Под подозрением

22
18
20
22
24
26
28
30

Хрулев шел, глядя вниз, на грязный пол и собственные руки, запястья которых были сцеплены браслетами наручников.

— Живее булками шевели, — грубо буркнул надзиратель.

Хрулев сглотнул. Начав говорить, он понял, что голос его подводит. Пришлось пару секунд подготовиться, сглотнуть снова и собраться с духом, чтобы обратиться к надзирателю.

— Меня нельзя в камеру к ментам.

— Мое дело определить куда скажут, — отрезал надзиратель.

— Вы не понимаете, да? Я сотрудник УСБ, — голос Хрулева предательски задрожал. — А сокамерники — менты? Те, кого я посадил…? Это то же самое, что… что опера посадить к уголовникам. Они же… они же меня порвут.

— Ты не сотрудник УСБ, ты арестованный, — огрызнулся надзиратель, теряя терпение. — А у нас для особых гостей только этот блок. Не нравится — можем определить тебя к уркаганам. Или к опущенным. Не хочешь, мля? Так что топай давай, шевели булками.

Надзиратель подтолкнул Хрулева. Сгорбившись, вчерашний майор УСБ брел навстречу своей безрадостной, отдающей болью и страхом, судьбе.

На месте преступления Филину пришлось провозиться пару часов: дежурный прислал в подмогу лишь одного опера, а им нужно было опросить свидетелей, проконтролировать работу криминалиста до приезда следователя из СК, вместе с понятыми обыскать комнату подозреваемого и прочее-прочее-прочее. Обычная оперская работа.

Когда Филин вернулся в отдел, то встретил в фойе ОВД тощую и изможденную женщину. Ей было не больше 50, но выглядела она значительно старше. Бучельникова… Она атаковала стойку дежурного, причитая и плача в окно:

— Что случилось с моим сыном? Как это случилось? Господи…!

— Женщина, успокойтесь.

— Как вы можете так говорить? Мне участковый сказал, что Марата убили! Я хочу знать, где он! Это сын мой, понимаете?!

Филин с трудом заставил себя отвести глаза от женщины и проскользнул мимо незамеченным. Филина словно обдали холодным душем.

Меньше всего на свете он хотел сейчас говорить с ней.

Филин быстро поднялся по лестнице на этаж, который занимали опера. В своем кабинете открыл форточку и закурил.

«Это сын мой, понимаете?!» — звенел в ушах крик убитой горем женщины. Филин ярко и живо вспомнил, как две недели он пришел к ней домой с известием о том, что Буча кто-то сильно избил во дворе дома. Филин вспомнил гадюшник, в который превратил квартиру этой женщины ее непутевый сын. Филин со смесью жалости, отвращения и тоски вспомнил железную дверь, которой Бучельникова отгородила свою спальню от остальной квартиры. Маленький мирок пожилой женщины, граница между ней и наркоманским адом снаружи.

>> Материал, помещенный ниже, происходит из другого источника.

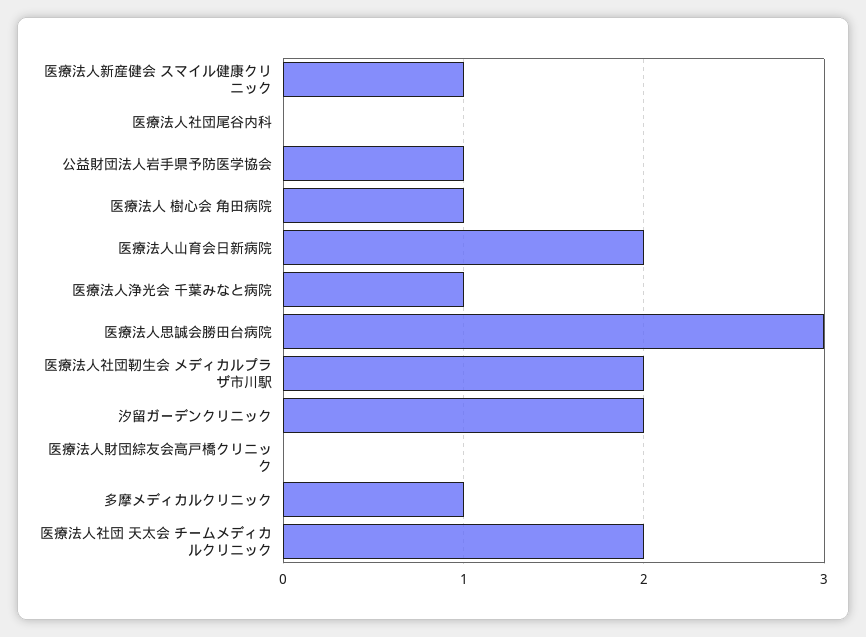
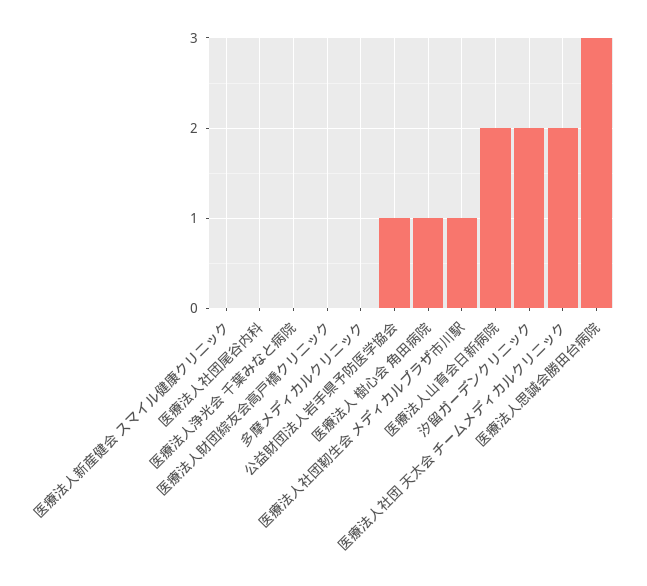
医療法人新産健会 スマイル健康クリニック: 1 -> 0
医療法人浄光会 千葉みなと病院: 1 -> 0
医療法人社団靭生会 メディカルプラザ市川駅: 2 -> 1
多摩メディカルクリニック: 1 -> 0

Филин вспомнил ее слова — так отчетливо, словно слышал их прямо сейчас. «Я прихожу домой с работы и сразу закрываюсь тут, — горько и устало жаловалась она ему тогда. — Сижу, включу телевизор, чтобы не слышать ничего. В туалет даже боюсь выйти. Вдруг какой-нибудь наркоман из его дружков прибьет меня. В собственной квартире…»

Социальная трагедия.

В кабинет вошел Басов.

— А ты где был?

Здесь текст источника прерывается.